■ Work to be completed ■
Answer these from the gold recovery post below:
(a) To whom did joem send the items for processing?
(b) What weight of ceramic IC chips is listed?
(c) Whose voice mail did joem's wife hear?

■ Supplied passage ■
....

# Contest & Gold recovery of my items to make a ring



## joem (Feb 21, 2012)

HI All
Here is what I sent to Glondar to process and recover the gold for my wife's anniversary ring

Plastsic IC chips ( inch by 1/2 inch type) I have 3 pound 4 oz of them 
1 pound 2 oz slot card fingers + 10 oz laptop video fingers
1 pound 4 oz of amd ceramic processors
1 pound 14 oz mixed gold top and bottoms ceramic processors
13 oz of ceramic ic chips
10 oz low end gold plated connectors ( audio video stuff)
1 pound 7 oz low end plated jewellry
6 oz super low ( my opinion) plated jewellry
2 oz 18k gold plated silver rings
4 oz of gold plated novelty items
A little less than 8 oz of gold plated computer connector scraps ( pins and clipped things)
1 pound 2 oz jumpers - to test results

We'll see how much comes out of it.
I'll post pictures of the things forum members have sent me to complete this project.
Wrecker; my wife might have an idea what I am up to since she heard your voice mail. But it's ok I always surprise her anyway.

....

■ Records shown ■
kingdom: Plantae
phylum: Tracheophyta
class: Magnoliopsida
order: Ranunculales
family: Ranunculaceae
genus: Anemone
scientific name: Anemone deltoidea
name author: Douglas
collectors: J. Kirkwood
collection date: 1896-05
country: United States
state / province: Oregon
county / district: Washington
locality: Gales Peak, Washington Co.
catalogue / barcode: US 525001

....

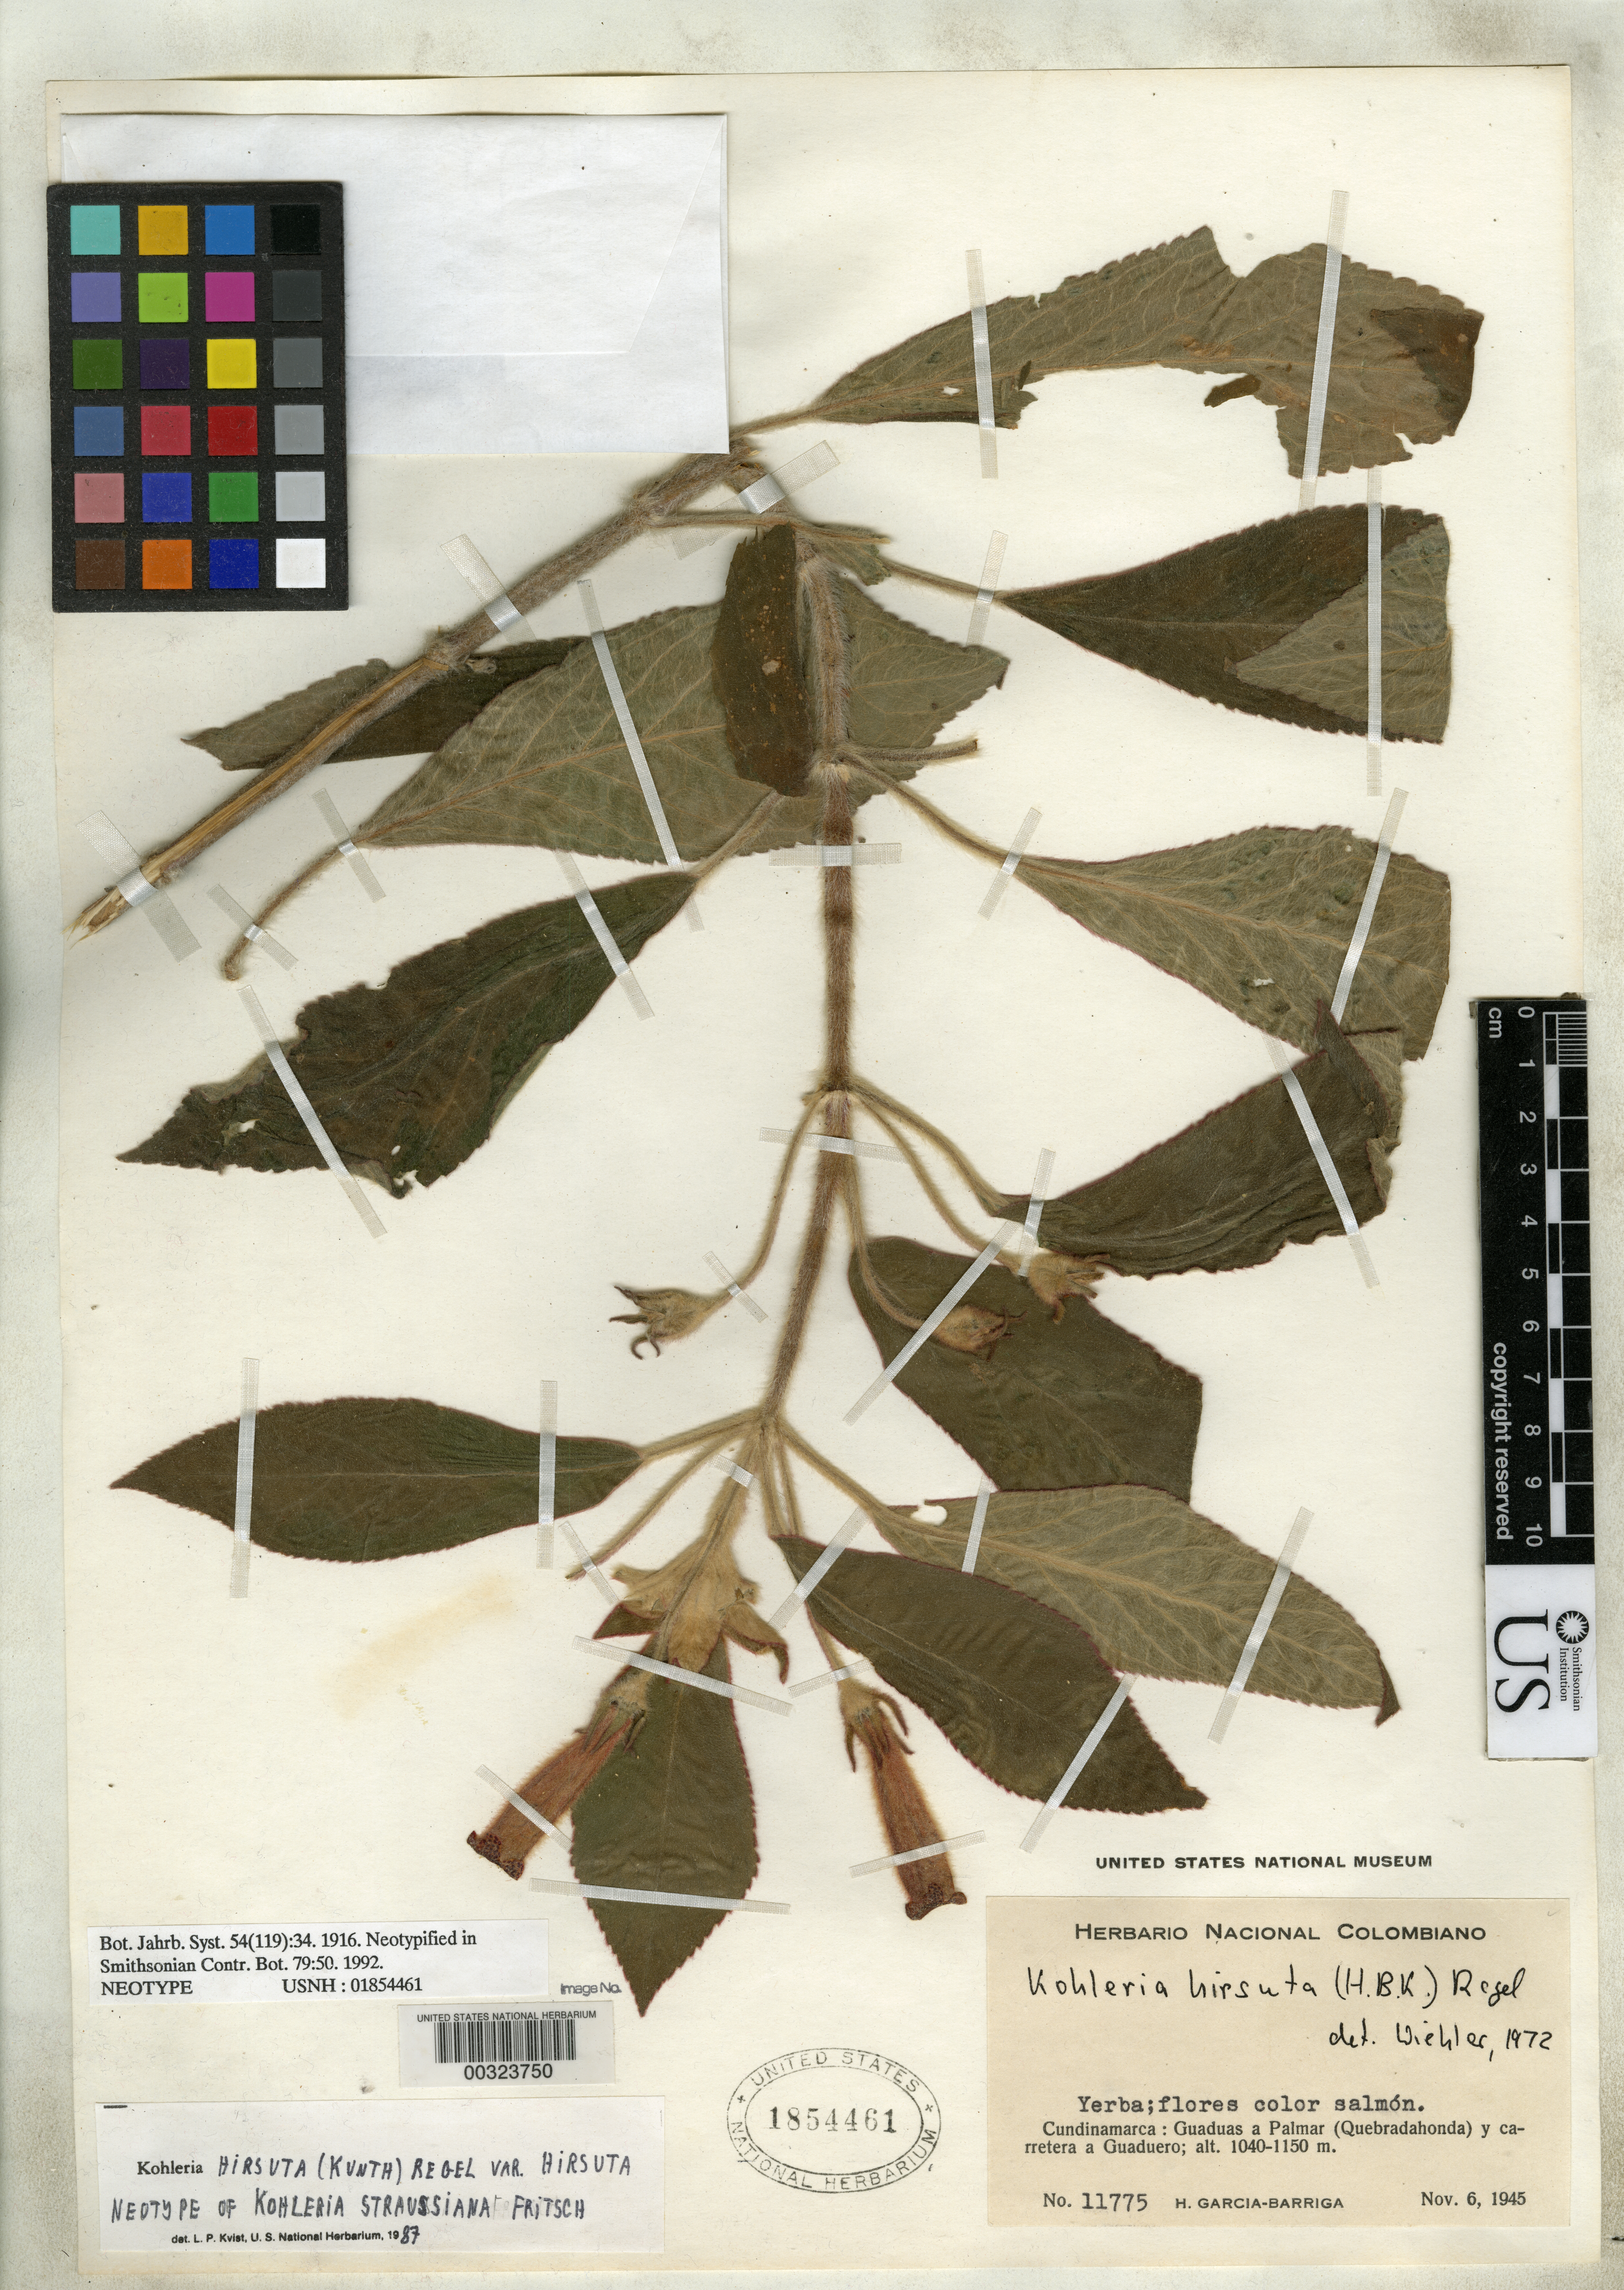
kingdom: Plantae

....

■ Solution below ■
(a) Glondar
(b) 13 oz
(c) Wrecker's